Une rafale de bleeps nous saute à la figure avant même d’avoir compris pourquoi. C’est comme un programme informatique écrit sur un vieil ordinateur devenu fou. Le bruit blanc assaille nos oreilles et une basse slappée débarque sans prévenir, comme un rêve de free-jazz qui s’évapore dans nos pensées entre des réminiscences d’« Ocus Pocus » de Jaco Pastorius et un dub de Bill Laswell. Une nappe de synthétiseur vient adoucir tout ça. Elle est un matelas moelleux dans lequel il fait bon de se reposer. Et dire que Thomas Jenkinson ouvrait son nouveau disque – « Dostrotime » – avec une succession d’arpèges joués sur une guitare fantomatique.
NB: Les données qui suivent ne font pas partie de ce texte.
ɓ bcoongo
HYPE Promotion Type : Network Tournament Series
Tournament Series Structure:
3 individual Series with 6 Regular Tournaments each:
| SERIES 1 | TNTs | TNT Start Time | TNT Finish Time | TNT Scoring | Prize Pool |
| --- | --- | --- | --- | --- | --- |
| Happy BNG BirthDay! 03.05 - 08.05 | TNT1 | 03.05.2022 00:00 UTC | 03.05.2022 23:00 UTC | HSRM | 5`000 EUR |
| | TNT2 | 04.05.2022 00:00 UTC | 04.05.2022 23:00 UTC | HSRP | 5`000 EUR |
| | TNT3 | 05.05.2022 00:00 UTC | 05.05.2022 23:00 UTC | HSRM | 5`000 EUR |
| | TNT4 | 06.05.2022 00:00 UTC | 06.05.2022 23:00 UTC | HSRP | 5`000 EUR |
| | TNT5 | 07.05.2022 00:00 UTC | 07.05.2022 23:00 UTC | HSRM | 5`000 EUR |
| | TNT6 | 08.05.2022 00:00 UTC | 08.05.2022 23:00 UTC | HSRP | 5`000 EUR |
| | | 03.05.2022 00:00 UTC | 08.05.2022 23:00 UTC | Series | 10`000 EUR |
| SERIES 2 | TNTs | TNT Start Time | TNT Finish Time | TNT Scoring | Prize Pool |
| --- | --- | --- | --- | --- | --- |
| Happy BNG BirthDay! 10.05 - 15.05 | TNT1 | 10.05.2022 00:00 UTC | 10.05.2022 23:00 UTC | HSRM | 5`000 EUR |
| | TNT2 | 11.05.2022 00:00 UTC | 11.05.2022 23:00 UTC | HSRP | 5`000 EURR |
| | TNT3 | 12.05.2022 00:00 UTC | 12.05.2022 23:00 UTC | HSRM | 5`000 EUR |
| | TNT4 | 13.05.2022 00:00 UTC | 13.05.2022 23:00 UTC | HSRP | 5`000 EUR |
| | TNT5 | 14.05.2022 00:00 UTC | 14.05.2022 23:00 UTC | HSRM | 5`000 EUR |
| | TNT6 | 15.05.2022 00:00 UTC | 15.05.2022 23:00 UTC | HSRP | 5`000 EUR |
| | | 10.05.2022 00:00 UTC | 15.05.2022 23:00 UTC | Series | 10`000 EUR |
Ecouter la jungle déstructurée de Squarepusher est toujours l’occasion de se perdre dans un labyrinthe de machines et de sons graves. Bassiste de formation, Thomas Jenkinson compose à l’instinct et mélange le jazz fusion avec une drum & bass enregistrée sur un vieux sampler en suivant l’excitation du moment, les yeux perchés sur un vieil écran LCD, loin de toute logique mathématique. Il nous livre une poignée de titres parfaitement orchestrés avec « Dostrotime », où l’effervescence des rythmiques numériques laisse parfois place à une guitare quasi-ambiante avec les trois intermèdes Arkteon. Comme un glitch heureux, un vieux fichier sorti d’une K7 pirate, une matière sonore retrouvée au milieu d’un disque-dur malmené.
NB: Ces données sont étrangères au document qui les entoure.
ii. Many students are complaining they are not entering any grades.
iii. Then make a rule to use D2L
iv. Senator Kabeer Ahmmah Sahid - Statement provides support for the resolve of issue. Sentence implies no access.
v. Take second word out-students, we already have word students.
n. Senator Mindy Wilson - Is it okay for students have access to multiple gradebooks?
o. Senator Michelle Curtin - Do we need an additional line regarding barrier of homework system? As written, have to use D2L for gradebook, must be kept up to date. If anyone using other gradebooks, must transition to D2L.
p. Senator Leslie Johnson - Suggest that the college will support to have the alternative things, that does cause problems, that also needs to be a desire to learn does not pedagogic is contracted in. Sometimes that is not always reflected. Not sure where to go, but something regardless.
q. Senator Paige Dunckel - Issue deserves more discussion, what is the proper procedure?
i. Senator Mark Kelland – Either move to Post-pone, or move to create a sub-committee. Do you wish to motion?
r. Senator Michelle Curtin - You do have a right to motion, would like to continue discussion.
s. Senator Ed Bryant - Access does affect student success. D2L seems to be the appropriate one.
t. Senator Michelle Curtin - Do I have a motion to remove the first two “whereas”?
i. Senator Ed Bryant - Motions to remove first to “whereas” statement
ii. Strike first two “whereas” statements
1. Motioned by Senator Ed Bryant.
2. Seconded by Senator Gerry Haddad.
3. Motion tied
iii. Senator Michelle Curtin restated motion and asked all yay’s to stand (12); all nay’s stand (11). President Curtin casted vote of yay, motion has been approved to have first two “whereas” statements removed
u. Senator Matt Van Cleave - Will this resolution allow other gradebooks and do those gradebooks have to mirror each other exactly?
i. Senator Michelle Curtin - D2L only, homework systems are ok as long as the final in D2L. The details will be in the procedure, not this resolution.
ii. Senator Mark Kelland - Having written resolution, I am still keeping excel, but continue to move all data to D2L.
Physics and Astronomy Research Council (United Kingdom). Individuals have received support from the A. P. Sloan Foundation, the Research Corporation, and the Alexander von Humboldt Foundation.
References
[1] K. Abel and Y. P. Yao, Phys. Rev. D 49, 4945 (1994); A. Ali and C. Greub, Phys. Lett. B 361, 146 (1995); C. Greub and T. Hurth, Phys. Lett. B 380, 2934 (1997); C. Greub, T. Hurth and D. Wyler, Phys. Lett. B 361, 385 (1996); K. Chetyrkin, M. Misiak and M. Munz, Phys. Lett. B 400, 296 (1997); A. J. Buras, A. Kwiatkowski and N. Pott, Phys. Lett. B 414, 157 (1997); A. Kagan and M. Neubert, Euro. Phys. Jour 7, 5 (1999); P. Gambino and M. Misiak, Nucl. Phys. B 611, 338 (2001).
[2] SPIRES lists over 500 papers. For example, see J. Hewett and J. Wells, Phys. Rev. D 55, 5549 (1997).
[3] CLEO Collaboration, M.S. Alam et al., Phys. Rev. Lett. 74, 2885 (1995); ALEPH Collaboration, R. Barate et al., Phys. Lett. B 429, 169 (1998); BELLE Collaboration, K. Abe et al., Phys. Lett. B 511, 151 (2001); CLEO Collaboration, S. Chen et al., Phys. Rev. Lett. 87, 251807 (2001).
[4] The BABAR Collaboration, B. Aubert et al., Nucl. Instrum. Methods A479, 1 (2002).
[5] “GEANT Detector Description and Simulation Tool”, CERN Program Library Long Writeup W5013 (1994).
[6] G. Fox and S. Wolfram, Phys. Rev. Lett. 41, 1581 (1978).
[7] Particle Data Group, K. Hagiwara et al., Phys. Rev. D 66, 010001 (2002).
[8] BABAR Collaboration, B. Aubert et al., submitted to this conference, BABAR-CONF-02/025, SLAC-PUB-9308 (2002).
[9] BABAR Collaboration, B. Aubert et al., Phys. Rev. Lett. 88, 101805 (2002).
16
Sur Akkranen on navigue au milieu d’un exorcisme cyberpunk. Le morceau démarre sur un downtempo plutôt inquiétant, les percussions sont claquantes, un clavier nous joue une petite mélodie aux allures de fractures géopolitiques et la basse s’aventure aux confins de la nuit. Dans son dernier tiers, la composition donne l’impression de grésiller, comme si des micro-processeurs brûlaient jusqu’à nous faire percevoir une sorte de futur fracturé de toutes parts avant de finir dans un état quasi-extatique. Des sons soudainement accueillants que nous font sentir comme des robots à moitié vivants.